Le 28 fructidor, les 94 Nantais sont acquittés.
Emigrés de la Révolution
La famille de Biré va être inscrite sur la liste des émigrés.
Marie Renée Vaugirard, femme de Philippe de Biré, est rayée de la liste des émigrés suite à la présentation de certificats prouvant qu’elle est restée en France pendant la Révolution (Archives nationales côte F/7/5231).
Son fils Philippe Marie Joseph de Biré va faire une demande de radiation de la liste le 11 brumaire an VII (1er novembre 1798). Son dossier le décrit comme étant « âgé de 27 ans, taille de 5 pieds 3 pouces, cheveux et sourcils châtains, yeux bruns, nez gros, bouche moyenne, menton petit, front bas, visage oval et marqué de petite vérole« . « Il est sorti de France à l’époque du 19 fructidor an V avec un passeport pour l’intérieur. Il a dit qu’il a servi pour les chouans et sa soumission aux lois de la République n’est que du 29 prairial an IV« . Le 7 thermidor an VIII, les officiers de la compagnie territoriale de Bouaye écrivent au ministre de la police générale que Philippe de Biré a été le plus acharné chef des brigands de cette contrée et qu’il était encore chef lors de la dernière guerre.
Philippe de Biré indique qu’il « est vrai que dans l’intervalle qui sépare les deux époques (du 3 avril 1794 au 3 thermidor an IV), aigri par le malheur et l’injustice, je me réfugiais dans l’armée des chouans bien plus pour échapper à l’oppression que pour défendre leur propre cause.

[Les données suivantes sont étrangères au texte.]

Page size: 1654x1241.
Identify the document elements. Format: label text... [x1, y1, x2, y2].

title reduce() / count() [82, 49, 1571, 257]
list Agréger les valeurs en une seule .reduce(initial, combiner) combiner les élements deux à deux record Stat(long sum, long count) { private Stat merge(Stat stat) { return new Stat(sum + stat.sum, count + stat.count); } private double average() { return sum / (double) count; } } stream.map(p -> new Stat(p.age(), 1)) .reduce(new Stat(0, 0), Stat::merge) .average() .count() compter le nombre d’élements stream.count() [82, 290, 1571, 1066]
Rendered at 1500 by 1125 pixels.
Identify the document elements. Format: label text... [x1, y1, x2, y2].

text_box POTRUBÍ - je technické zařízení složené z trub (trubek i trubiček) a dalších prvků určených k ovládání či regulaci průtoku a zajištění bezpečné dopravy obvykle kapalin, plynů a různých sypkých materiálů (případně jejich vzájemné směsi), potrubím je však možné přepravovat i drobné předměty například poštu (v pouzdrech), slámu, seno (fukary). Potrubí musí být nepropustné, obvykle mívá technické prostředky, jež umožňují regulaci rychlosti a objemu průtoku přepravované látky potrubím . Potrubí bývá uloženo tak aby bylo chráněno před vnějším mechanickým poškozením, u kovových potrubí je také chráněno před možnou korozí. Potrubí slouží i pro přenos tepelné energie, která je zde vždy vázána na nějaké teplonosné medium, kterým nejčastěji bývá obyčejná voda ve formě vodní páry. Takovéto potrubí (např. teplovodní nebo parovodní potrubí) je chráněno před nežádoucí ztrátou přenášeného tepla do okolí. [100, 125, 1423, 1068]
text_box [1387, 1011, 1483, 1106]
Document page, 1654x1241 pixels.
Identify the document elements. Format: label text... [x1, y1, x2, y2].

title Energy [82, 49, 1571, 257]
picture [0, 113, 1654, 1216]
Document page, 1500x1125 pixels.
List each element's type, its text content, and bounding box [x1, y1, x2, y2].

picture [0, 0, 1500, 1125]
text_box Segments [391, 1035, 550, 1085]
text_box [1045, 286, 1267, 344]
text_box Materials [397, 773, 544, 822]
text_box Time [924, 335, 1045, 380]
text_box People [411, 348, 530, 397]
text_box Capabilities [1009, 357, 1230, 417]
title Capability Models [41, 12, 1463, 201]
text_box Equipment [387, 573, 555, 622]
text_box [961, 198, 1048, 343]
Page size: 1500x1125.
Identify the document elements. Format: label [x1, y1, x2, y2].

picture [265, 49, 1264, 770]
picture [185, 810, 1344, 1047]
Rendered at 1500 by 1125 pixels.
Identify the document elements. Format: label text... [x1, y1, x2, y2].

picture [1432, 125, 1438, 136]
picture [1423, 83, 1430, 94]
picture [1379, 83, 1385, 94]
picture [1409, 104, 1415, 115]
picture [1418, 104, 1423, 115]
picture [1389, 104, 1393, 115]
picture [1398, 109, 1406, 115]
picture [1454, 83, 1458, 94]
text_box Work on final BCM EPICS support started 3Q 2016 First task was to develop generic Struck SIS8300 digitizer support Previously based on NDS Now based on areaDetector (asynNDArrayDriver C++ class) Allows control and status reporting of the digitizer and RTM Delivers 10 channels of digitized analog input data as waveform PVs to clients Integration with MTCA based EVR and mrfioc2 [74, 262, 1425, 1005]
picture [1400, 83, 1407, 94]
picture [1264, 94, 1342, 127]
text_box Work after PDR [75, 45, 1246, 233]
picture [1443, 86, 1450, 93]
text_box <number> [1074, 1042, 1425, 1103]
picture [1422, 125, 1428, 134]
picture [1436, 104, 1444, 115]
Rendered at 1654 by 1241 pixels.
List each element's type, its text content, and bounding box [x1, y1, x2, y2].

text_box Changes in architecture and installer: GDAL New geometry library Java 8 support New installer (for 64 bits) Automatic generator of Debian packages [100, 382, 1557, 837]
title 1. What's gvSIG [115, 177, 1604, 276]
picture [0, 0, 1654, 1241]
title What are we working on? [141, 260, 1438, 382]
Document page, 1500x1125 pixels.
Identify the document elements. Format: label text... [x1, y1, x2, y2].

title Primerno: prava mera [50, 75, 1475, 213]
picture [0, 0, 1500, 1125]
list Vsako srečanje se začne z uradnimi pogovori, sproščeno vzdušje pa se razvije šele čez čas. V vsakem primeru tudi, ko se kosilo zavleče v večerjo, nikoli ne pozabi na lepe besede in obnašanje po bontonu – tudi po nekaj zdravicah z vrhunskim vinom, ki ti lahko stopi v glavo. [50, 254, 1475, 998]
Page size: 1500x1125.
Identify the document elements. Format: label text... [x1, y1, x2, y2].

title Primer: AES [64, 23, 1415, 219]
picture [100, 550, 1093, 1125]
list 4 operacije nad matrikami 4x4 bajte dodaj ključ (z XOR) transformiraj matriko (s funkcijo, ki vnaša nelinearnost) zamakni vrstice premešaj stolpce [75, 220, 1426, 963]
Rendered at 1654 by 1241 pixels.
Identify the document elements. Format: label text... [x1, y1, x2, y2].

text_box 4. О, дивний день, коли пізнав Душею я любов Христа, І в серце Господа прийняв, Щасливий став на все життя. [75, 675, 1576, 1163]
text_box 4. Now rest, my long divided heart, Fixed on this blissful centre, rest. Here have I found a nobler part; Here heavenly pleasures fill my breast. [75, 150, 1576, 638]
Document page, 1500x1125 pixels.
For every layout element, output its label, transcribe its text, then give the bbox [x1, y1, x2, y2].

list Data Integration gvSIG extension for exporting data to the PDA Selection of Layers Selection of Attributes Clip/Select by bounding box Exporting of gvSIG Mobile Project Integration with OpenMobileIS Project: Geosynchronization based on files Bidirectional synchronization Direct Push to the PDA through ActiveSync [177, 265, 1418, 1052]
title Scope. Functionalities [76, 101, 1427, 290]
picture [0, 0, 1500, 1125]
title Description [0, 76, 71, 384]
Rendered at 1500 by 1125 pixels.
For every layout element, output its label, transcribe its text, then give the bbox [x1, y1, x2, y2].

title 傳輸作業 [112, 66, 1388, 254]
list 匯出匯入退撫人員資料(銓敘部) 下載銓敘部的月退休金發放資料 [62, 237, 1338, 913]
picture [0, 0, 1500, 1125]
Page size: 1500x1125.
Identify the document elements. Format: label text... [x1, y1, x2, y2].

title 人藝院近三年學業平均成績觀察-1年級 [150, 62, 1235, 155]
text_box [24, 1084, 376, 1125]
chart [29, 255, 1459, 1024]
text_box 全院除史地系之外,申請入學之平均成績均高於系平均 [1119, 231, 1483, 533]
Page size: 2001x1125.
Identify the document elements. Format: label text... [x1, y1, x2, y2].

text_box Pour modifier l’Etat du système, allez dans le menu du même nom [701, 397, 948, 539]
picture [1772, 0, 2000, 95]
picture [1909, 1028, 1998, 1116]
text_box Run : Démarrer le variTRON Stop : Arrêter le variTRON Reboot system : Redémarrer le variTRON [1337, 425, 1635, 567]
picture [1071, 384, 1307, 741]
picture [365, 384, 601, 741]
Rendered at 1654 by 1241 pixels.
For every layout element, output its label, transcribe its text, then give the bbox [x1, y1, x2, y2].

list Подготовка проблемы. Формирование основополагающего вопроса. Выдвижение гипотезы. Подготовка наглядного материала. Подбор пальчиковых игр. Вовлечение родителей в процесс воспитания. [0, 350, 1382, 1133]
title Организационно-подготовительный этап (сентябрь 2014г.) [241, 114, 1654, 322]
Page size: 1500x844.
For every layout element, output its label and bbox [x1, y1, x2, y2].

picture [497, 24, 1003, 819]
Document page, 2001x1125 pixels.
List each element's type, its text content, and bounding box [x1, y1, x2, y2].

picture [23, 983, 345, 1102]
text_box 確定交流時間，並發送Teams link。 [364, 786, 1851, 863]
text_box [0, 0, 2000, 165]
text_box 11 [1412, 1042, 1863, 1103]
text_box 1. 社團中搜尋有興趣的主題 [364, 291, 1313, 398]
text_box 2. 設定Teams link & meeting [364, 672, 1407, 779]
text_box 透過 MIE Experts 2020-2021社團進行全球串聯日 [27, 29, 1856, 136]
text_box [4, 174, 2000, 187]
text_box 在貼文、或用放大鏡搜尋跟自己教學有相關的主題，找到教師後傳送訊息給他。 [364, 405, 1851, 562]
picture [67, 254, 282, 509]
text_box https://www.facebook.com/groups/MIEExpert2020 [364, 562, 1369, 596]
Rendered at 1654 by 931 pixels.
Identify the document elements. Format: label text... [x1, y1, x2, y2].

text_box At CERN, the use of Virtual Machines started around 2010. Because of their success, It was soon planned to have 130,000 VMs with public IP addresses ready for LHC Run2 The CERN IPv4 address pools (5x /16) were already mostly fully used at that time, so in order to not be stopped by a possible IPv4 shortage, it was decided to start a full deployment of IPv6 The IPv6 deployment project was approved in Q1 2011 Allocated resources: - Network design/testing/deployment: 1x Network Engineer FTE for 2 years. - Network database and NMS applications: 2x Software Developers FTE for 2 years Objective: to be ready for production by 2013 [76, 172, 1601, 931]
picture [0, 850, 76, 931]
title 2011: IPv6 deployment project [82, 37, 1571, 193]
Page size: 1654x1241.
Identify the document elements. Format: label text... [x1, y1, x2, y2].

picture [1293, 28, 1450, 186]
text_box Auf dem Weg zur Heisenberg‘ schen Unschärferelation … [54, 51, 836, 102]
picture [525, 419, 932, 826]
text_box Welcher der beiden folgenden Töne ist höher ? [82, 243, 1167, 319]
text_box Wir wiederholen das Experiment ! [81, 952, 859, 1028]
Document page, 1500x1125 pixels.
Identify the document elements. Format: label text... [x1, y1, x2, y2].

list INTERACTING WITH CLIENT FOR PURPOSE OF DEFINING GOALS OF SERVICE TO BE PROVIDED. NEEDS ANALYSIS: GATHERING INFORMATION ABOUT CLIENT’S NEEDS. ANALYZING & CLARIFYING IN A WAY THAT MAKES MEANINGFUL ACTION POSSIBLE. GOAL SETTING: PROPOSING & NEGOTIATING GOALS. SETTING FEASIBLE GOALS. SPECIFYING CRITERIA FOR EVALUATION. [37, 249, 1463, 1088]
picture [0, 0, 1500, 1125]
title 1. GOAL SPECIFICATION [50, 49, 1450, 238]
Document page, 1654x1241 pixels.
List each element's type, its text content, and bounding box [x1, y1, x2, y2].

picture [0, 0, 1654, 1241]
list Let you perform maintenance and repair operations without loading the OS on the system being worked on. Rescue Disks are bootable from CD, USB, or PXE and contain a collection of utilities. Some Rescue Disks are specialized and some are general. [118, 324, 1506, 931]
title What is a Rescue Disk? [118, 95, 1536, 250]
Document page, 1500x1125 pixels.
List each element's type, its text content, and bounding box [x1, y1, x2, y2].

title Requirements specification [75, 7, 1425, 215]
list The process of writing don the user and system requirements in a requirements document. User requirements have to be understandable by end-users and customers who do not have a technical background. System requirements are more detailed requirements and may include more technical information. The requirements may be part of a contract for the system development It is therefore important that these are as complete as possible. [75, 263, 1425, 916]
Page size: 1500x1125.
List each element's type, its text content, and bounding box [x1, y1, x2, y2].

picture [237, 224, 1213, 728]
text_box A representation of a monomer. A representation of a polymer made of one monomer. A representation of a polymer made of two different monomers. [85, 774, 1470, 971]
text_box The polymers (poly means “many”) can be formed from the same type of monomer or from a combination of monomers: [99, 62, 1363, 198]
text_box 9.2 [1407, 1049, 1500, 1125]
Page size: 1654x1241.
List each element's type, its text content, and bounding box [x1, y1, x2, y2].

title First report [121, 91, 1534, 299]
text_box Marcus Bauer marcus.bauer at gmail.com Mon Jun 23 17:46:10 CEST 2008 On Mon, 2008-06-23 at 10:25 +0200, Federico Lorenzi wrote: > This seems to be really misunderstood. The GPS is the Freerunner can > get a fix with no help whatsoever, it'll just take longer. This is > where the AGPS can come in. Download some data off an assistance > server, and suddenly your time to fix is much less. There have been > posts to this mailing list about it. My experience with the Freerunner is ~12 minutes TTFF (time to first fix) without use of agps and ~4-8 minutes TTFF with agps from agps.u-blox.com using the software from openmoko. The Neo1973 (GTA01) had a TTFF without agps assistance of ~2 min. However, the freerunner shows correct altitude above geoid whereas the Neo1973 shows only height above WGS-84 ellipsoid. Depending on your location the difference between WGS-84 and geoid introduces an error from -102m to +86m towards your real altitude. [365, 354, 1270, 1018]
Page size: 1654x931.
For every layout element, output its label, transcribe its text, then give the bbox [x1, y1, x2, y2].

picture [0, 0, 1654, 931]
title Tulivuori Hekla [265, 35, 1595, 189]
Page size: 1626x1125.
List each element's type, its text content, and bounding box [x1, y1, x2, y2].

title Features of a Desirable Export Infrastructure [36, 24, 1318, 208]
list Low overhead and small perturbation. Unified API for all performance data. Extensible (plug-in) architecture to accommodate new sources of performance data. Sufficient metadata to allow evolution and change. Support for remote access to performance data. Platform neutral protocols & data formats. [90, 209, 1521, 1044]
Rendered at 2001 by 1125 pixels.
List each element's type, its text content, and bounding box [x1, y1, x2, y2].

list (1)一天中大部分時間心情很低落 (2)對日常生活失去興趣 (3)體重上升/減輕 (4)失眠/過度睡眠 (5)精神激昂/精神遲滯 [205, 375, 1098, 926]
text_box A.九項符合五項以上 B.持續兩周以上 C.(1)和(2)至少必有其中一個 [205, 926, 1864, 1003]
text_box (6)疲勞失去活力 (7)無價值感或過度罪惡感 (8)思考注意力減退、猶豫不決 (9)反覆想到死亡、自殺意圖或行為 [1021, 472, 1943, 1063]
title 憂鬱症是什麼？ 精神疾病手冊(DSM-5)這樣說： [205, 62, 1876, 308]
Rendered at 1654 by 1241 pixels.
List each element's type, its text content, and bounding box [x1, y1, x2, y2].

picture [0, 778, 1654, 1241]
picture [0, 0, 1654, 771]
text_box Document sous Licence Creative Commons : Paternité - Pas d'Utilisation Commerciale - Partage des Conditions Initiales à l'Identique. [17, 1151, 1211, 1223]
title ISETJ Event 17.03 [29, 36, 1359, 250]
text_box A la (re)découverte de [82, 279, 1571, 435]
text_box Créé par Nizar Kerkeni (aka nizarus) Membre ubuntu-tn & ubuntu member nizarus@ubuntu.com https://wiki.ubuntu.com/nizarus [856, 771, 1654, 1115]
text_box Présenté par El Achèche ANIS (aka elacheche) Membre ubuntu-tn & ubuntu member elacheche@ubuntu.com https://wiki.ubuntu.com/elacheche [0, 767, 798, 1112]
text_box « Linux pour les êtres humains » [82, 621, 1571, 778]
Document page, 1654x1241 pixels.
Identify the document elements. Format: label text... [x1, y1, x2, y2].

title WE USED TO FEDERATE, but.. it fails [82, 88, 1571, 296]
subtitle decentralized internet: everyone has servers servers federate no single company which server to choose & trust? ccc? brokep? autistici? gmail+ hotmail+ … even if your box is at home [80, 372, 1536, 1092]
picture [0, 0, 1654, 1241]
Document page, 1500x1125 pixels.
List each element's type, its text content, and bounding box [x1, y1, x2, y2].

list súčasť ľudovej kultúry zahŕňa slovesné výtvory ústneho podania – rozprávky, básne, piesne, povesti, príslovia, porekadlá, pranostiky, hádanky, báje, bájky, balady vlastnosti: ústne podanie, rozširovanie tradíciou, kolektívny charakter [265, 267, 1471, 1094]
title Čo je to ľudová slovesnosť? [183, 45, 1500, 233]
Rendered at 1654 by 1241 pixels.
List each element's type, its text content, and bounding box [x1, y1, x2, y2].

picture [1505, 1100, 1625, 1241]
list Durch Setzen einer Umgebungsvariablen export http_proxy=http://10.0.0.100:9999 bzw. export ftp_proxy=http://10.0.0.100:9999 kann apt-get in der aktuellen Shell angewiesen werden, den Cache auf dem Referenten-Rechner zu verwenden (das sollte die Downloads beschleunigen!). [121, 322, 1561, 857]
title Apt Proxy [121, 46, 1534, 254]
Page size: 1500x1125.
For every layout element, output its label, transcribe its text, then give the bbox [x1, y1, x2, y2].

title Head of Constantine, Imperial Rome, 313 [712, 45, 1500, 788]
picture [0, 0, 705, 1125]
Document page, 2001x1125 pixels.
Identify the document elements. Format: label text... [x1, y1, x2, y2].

Mais lors de la première pacification […] je fis la remise de mes armes et je me retirais dans la commune de Rouen« . Il se rend alors à la Haye aux Pays-Bas. « J’apprends que j’ai cédé à de fausses craintes ; je sollicite la permission de rentrer en France« . « Me fera-t-on un crime de ma fuite en Hollande ?« .
Son père demande la radiation de son fils de la liste des émigrés mais cette demande est refusée (Archives nationales côte F/7/5211).